# Desoto canyon...elbow spur nipple steps etc



## Nat

Take a look at these maps and see if you can explain 

http://walrus.wr.usgs.gov/pacmaps/ds-index.html

I can find the spur, where are the others located on this map and where is the closest to shore area ?

planning a first trip in a 23' CC


----------



## LuckyLady

Can't do much with that map. As a starter, go to Outcast and buy a laminated chart that has all of the key reefs and locations with GPS numbers. Good Luck.


----------



## suckfish62

nipple is the closest then probably elbow spur, if going this weekend try area just south of nipple and no further west than the elbow

:hoppingmad


----------



## zoomin-newman

Does anyone know the water condition at the spur??

* QUESTIONS TO ANSWER:
a) Repeat word for word the part of the Desoto Canyon thread that opens with the words containing "http://walrus.wr.usgs.gov/pacmaps/ds-index.html" and closes with "numbers. Good Luck.".
b) In the Desoto Canyon thread, where does LuckyLady suggest buying a laminated chart?
c) Pick up the Desoto Canyon thread after its last post and keep it going.
The records that come after this are separate from the Desoto Canyon thread.

* LISTED RECORDS:
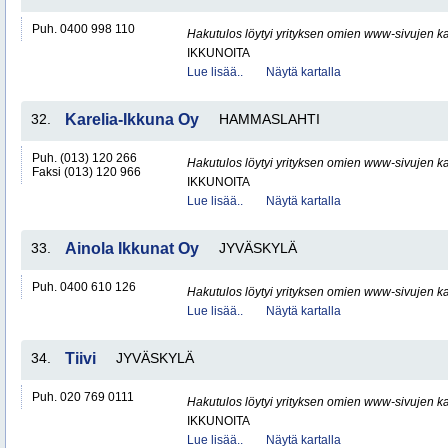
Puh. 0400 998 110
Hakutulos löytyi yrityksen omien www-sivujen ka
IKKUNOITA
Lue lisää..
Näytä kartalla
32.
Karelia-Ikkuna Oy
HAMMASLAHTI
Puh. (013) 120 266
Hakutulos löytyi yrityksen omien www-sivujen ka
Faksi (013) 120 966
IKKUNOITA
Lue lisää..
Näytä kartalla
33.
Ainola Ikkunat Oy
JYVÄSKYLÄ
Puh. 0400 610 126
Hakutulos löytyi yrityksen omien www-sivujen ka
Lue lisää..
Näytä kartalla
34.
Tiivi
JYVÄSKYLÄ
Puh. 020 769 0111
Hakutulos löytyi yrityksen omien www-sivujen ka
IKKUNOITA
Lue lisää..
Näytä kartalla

* ANSWERS TO THIS EXERCISE:
a)
http://walrus.wr.usgs.gov/pacmaps/ds-index.html

I can find the spur, where are the others located on this map and where is the closest to shore area ?

planning a first trip in a 23' CC


----------



## LuckyLady

Can't do much with that map. As a starter, go to Outcast and buy a laminated chart that has all of the key reefs and locations with GPS numbers. Good Luck.

b) At Outcast.

c)
----------



## BlackFlag

I just got back from the spur. It was blue with broken weed patches, everyonce in awhile you could find a small patch somewhat together. The entire time we where heading east the only fish we came across was One white. He blew up about 30 yards off our port side but never would come up in the spread. So we decided to head west, water got really dirty then started getting a little cleaner. When we got to petronius yellow fin were busting on top.


----------



## zoomin-newman

how was the water at the rigs and what day where you there??


----------



## BlackFlag

i was there friday night and saturday morning. The water was a little dirty but not as bad as i thought it would be.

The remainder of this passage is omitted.